Las Vegas Sun

April 25, 2024

County funds mental health facility

Clark County approved funding for the endangered WestCare Community Triage Center Tuesday, throwing a lifeline to the program that provides services to hundreds of alcoholics, drug addicts and mentally disturbed people every month.

However, the continued existence of the program, which diverts many such patients from already overburdened local jails and hospital emergency rooms, is far from settled.

Clark County Manager Thom Reilly warned that the failure of the state government to fully fund its expected allocation for the program, and the potential loss of funding from Henderson and other cities, could doom the program.

Reilly and officials with WestCare have warned that the impact of the triage center's closure could be severe on the area's health care centers and the Clark County Detention Center. In March, the last month for which the triage center has a complete summary, the center accepted 772 patients, including 188 patients from area hospitals and 202 transported by area police departments.

Reilly said he fears that the center may close.

"The impact it will have on emergency rooms is tremendous," he said. "What it does is jeopardize access to emergency rooms for everybody, because they will be clogged when you truly have an emergency. Every hospital is impacted."

The county provided $90,726 to keep the triage center open for another two months. The Las Vegas City Council is scheduled to discuss additional funding today; city officials have said they are likely to continue funding the program.

The Henderson, North Las Vegas and Boulder City councils, however, may not be so forthcoming. Henderson's Bonnie Rinaldi, assistant city manager, said a primary issue is that the state has only paid about $450,000 of the $1.27 million originally expected.

Henderson also has concerns about the share of the budget burden it takes on and about "mission creep," or the growing role of the triage center's program in handling mental health issues, Rinaldi said.

The county and cities will meet Thursday in the Regional Planning Coalition's technical committee, which brings together the managers of the local governments. The planning coalition's full board could decide the triage center's fate July 22.

Reilly told the County Commission that the critical issue is the lack of state funding. He said any pressure that commissioners could put on the Legislative Interim Finance Committee to free up funds -- a move also supported by Gov. Kenny Guinn -- would be welcome.

Commissioners echoed his sentiments. Commissioner Lynette Boggs McDonald noted that mental health treatment is historically a state issue.

"We've given more than half a million (dollars) to address an issue that truly is a mandate of the state," she said.

The county's University Medical Center and county-funded detention center would be disproportionately impacted if the WestCare triage center closed, according to county officials.

- **Provided records**
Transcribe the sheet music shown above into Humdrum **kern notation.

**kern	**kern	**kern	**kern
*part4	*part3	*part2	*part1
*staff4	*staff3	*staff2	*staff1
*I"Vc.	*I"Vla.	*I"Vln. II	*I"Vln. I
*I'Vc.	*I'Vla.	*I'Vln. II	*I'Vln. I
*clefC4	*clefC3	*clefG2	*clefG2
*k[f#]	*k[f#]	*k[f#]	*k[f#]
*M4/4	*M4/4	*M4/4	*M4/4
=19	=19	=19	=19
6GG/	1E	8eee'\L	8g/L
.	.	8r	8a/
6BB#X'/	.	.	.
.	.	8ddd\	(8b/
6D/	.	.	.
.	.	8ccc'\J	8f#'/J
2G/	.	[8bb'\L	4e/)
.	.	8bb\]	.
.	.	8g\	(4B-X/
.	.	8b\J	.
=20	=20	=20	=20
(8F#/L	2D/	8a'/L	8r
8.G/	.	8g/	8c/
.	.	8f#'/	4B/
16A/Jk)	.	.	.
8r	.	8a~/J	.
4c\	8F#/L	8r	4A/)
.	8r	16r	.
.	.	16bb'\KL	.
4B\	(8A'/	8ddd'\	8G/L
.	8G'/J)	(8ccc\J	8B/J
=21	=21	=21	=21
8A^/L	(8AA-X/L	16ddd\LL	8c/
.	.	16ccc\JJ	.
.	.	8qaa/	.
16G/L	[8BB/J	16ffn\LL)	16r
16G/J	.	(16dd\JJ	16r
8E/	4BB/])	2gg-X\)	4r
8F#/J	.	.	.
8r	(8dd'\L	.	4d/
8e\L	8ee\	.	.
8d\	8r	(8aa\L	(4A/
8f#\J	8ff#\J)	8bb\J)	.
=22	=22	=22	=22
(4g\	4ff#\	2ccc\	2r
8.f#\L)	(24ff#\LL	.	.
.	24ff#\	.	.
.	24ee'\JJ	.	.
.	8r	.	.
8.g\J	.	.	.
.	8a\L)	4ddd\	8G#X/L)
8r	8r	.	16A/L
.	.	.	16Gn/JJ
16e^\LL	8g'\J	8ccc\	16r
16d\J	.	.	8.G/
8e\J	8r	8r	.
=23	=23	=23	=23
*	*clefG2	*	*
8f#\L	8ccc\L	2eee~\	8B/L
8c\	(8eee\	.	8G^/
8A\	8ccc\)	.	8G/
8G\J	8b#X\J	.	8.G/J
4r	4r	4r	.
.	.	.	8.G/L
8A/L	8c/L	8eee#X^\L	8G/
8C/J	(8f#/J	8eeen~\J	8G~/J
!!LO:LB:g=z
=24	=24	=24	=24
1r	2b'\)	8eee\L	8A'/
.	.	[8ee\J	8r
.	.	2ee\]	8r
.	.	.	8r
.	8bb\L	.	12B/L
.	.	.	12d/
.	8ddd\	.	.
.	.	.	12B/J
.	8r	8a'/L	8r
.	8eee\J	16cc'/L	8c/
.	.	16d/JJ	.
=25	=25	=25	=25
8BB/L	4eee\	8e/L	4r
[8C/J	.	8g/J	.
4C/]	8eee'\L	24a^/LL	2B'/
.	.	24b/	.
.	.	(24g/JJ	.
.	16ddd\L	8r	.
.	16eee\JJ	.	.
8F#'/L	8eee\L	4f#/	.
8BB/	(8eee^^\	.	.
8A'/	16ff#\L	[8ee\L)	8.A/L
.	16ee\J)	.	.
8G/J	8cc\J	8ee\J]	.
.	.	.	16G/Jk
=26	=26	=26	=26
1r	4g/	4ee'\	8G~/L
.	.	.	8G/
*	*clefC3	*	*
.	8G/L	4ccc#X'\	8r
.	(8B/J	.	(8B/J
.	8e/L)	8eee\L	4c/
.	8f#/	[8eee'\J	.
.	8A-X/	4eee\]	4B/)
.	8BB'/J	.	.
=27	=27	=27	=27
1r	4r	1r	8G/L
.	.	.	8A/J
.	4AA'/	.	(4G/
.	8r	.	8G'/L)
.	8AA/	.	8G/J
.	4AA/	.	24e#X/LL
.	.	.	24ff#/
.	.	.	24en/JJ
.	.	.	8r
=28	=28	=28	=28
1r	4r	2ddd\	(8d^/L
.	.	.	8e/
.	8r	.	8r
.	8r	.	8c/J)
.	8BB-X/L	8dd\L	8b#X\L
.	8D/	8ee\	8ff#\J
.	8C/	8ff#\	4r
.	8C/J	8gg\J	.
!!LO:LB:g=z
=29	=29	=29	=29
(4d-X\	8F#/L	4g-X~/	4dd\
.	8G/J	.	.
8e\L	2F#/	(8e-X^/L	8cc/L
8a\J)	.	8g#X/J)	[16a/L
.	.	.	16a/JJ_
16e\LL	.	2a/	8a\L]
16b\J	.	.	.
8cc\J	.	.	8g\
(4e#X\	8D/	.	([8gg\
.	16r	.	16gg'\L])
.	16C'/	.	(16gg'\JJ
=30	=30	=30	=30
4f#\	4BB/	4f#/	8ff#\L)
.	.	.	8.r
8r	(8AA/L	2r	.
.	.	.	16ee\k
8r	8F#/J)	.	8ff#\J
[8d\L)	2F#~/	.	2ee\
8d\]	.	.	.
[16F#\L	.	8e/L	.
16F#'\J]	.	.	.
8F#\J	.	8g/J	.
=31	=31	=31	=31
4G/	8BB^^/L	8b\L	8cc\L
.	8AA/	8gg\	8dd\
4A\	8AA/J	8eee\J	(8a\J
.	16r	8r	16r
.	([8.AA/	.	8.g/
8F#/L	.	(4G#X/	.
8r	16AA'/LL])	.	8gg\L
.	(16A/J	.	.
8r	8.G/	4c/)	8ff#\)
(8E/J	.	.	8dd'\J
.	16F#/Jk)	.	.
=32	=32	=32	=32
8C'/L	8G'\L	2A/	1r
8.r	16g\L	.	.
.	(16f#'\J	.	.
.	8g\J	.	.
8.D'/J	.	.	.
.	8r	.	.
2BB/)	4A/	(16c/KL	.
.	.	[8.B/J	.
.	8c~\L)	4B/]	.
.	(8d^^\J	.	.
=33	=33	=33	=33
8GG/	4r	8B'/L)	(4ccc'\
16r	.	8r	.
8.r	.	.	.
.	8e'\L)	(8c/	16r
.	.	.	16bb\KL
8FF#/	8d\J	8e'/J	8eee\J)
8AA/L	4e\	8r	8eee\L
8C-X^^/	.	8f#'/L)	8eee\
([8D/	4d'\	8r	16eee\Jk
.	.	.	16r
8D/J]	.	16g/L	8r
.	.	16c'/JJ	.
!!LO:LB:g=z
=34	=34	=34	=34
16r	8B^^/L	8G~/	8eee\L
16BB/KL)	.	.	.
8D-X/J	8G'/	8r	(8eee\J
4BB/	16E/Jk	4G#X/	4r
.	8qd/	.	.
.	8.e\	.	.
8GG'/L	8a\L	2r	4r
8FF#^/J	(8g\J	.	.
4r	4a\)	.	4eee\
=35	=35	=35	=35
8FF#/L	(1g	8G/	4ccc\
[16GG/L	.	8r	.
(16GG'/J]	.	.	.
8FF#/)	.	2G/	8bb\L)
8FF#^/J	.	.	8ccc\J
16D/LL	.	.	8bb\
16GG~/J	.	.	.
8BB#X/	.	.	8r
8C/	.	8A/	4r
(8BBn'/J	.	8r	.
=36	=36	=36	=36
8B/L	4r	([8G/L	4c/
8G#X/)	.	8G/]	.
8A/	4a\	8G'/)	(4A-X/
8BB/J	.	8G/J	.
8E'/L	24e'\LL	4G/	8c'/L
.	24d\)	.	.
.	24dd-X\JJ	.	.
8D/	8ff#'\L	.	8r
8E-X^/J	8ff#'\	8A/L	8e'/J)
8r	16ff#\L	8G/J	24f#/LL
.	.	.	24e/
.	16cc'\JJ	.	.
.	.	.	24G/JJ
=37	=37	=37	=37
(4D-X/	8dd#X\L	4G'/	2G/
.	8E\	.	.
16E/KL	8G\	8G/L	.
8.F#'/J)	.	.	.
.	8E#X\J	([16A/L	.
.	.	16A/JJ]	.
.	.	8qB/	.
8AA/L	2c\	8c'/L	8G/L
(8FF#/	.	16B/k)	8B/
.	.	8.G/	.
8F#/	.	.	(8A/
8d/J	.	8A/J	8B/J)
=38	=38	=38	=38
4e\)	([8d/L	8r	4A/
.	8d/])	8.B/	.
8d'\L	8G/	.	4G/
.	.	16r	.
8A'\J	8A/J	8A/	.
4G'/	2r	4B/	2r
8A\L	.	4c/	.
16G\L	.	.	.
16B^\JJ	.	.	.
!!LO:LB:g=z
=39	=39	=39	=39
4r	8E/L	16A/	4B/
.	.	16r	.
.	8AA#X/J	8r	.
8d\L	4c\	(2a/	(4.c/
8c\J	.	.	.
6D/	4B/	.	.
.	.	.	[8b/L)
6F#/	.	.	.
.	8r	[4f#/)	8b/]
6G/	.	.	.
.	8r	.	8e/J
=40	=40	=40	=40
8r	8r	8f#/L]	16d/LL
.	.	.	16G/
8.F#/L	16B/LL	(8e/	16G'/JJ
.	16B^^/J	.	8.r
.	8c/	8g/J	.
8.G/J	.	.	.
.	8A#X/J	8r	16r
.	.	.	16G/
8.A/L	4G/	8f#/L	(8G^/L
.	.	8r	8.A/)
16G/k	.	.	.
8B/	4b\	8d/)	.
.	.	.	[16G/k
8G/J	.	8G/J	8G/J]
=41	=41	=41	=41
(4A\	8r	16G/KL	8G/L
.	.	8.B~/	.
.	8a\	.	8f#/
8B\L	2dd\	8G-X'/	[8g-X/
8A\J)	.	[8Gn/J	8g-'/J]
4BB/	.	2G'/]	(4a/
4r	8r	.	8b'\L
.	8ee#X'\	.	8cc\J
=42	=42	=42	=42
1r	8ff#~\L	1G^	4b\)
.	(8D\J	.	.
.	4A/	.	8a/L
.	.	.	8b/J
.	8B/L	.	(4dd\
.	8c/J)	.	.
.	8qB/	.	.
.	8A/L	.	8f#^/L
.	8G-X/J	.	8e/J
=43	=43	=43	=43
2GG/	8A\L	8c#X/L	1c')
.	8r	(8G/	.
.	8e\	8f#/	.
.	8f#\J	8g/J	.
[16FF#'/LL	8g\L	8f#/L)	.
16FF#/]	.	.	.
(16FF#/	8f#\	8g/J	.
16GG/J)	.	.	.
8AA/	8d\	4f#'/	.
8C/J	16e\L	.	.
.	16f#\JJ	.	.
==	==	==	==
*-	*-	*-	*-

- **Study questions**
a. Answer these questions from the article on funding for the WestCare triage center:
(i) How many patients did the triage center accept in March?
(ii) How much money did the county provide to keep the center open, and for how long?
(iii) According to Bonnie Rinaldi, how much of the $1.27 million originally expected has the state paid?
b. Extend the article on funding for the WestCare triage center, picking up after its final sentence.
The records are not needed for this work.

- **Answers to the exercises**
a.
(i) 772 patients
(ii) $90,726, for another two months
(iii) About $450,000

b.
"It impacts Clark County in multiple ways when we do not have these facilities," Boggs McDonald said.

Assemblywoman Chris Giunchigliani, D-Las Vegas, said the Interim Finance Committee cannot fund the program at the hoped-for levels.

"It would fly in the face of what 63 people in the Legislature did" last summer, she said.

Giunchigliani did agree that the bill to fund the triage center did not come before the Assembly of the full Legislature during the regular, if tumultuous, budget process.

"It died, and we didn't even know it was an issue," she said.

Despite the governor's request six months ago to support redirection of funds for the program, "We could not do it," Giunchigliani said. "Policy-wise, you can't have killed a bill and then have a small group of legislators overrule that decision."

Reilly disagreed.

"The Interim Finance Committee reappropriates money all the time," he said. "The issue is, if there is a will, there's a way."

Rinaldi said the lack of state funding was one issue for Henderson, which last year provided $170,000 last year, but not the only issue. She said the triage center is taking in more and more patients that could go to state-funded mental health programs.

Henderson is providing 14 percent of the program's $3.81 million budget, but only about 8 percent of the center's patients are from the city, she said. Still, the city has not made a firm decision whether or not to fund the program, or fund it at a reduced level.

"We haven't come to any conclusion yet," Rinaldi said. "We have these concerns."

Peter Ventrella, WestCare's chief financial officer, said the future of the triage center is unclear. The center has been operating without the full state funding for a year, and the center has cut staff and services in response.

"The center can operate at its current level, if other (funding) levels stay in place," he said.